There is an unstated cause of procrastination. One seldom admitted to by anyone having any sense of self-esteem. It is often noticeable in the newest of recruits and staff but is nevertheless present in the most experienced of colleagues. But is a kind of ‘reverse-procrastination’ in that it does not cause the putting off of tasks. In fact, it does the opposite – it creates massive productivity. The trouble is, it’s the wrong kind of productivity.
This misdirection of effort is caused by people who have never asked this question.
“Does my desire to do a lot of things reflect a lack of confidence in my ability to do a few important things well?
This kind of thinking occurs when we haven’t quite mastered something. I recall when I first started in the Fraud Squad I had a debilitating attack of Imposter Syndrome. This resulted in my making offers to others to help them, and to do any menial task as long as I didn’t have to progress an investigation I was finding hard to fathom, while therefore not ‘having time’ to simply ask for help and thus reveal my inadequacy.
Busy people are often people who look as though they’re working hard, but they’re working hard at avoiding something else they should be doing.
And there is another sign of misdirected busy-ness. People who don’t ask themselves, “Do I get angry at interruptions because I lack confidence that I can manage my time well enough to deal with them?”

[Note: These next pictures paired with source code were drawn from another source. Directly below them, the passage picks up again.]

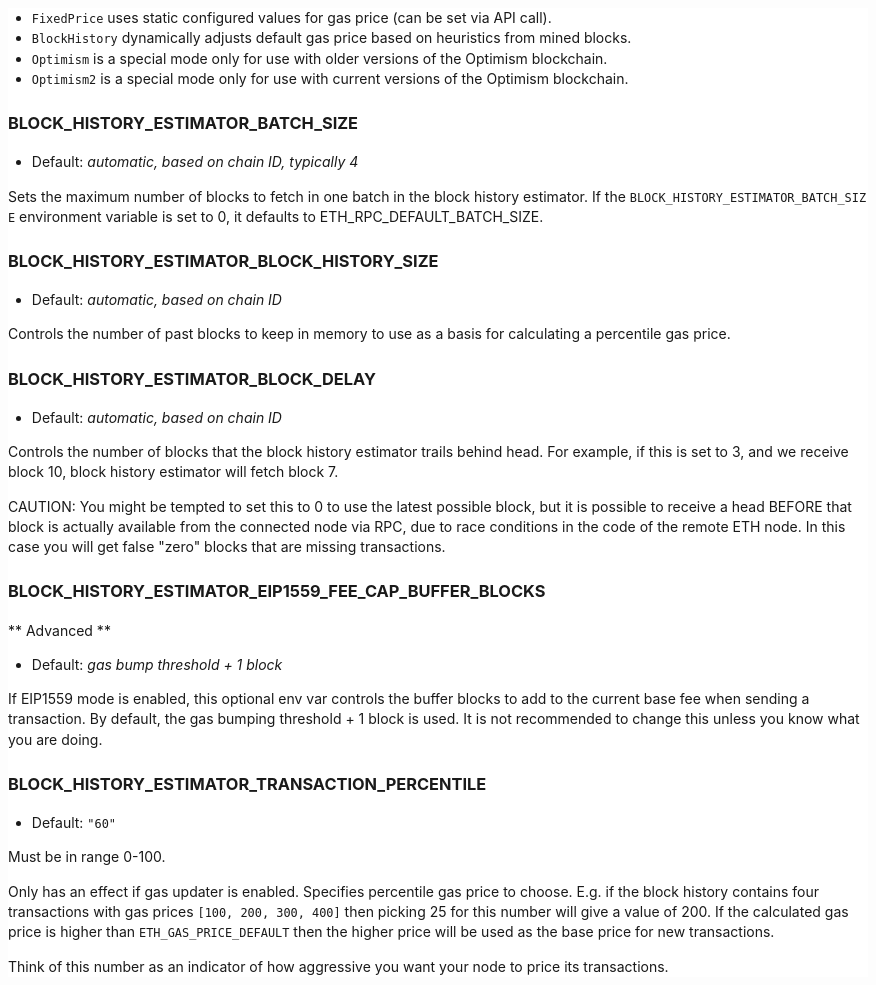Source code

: - `FixedPrice` uses static configured values for gas price (can be set via API call).
- `BlockHistory` dynamically adjusts default gas price based on heuristics from mined blocks.
- `Optimism` is a special mode only for use with older versions of the Optimism blockchain.
- `Optimism2` is a special mode only for use with current versions of the Optimism blockchain.

### BLOCK_HISTORY_ESTIMATOR_BATCH_SIZE

- Default: _automatic, based on chain ID, typically 4_

Sets the maximum number of blocks to fetch in one batch in the block history estimator.
If the `BLOCK_HISTORY_ESTIMATOR_BATCH_SIZE` environment variable is set to 0, it defaults to ETH_RPC_DEFAULT_BATCH_SIZE.

### BLOCK_HISTORY_ESTIMATOR_BLOCK_HISTORY_SIZE

- Default: _automatic, based on chain ID_

Controls the number of past blocks to keep in memory to use as a basis for calculating a percentile gas price.

### BLOCK_HISTORY_ESTIMATOR_BLOCK_DELAY

- Default: _automatic, based on chain ID_

Controls the number of blocks that the block history estimator trails behind head.
For example, if this is set to 3, and we receive block 10, block history estimator will fetch block 7.

CAUTION: You might be tempted to set this to 0 to use the latest possible
block, but it is possible to receive a head BEFORE that block is actually
available from the connected node via RPC, due to race conditions in the code of the remote ETH node. In this case you will get false
"zero" blocks that are missing transactions.

### BLOCK_HISTORY_ESTIMATOR_EIP1559_FEE_CAP_BUFFER_BLOCKS
** Advanced **

- Default: _gas bump threshold + 1 block_

If EIP1559 mode is enabled, this optional env var controls the buffer blocks to add to the current base fee when sending a transaction. By default, the gas bumping threshold + 1 block is used. It is not recommended to change this unless you know what you are doing.

### BLOCK_HISTORY_ESTIMATOR_TRANSACTION_PERCENTILE

- Default: `"60"`

Must be in range 0-100.

Only has an effect if gas updater is enabled. Specifies percentile gas price to choose. E.g. if the block history contains four transactions with gas prices `[100, 200, 300, 400]` then picking 25 for this number will give a value of 200. If the calculated gas price is higher than `ETH_GAS_PRICE_DEFAULT` then the higher price will be used as the base price for new transactions.

Think of this number as an indicator of how aggressive you want your node to price its transactions.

These people (and I suspect I was one of them) believe that everything they are asked to do must be done immediately, and is therefore a threat to their planned tasks. This, I believe, is partly the fault of an organisation that allows itself to believe that everything must be done NOW. This creates a sense of Urgency that is applied to everything regardless of its actual importance, and which also shoves more important or time-sensitive work into the background, where it awaits the day it can jump to the fore and shout, “Hah! I am URGENTT now, as well!” And it, too, becomes an interruption that it would not have been had you just stopped following the ‘Everything is Urgent’ mentality so debilitating to personal and organisational effectiveness.
Enter the Stimulus-Response Gap cure to both problems.
Now and then – whether looking at something that is initially terrifying, or which seems to demand attention you need to put elsewhere, and decide : What is he appropriate action to take, now?
In the former case, the only first action may be to do little more than seek the help or knowledge required to progress. And in the second case, it may be a chance to decide that, “No”, this can wait, or “Yes”, it needs attention. And that attention may be nothing more than to note what needs to be done so that it can be done latter.
Every problem – EVERY problem – can be addressed using that SR Gap. Just take the moment to THINK. And then the problem becomes a project, and we manage those all the time.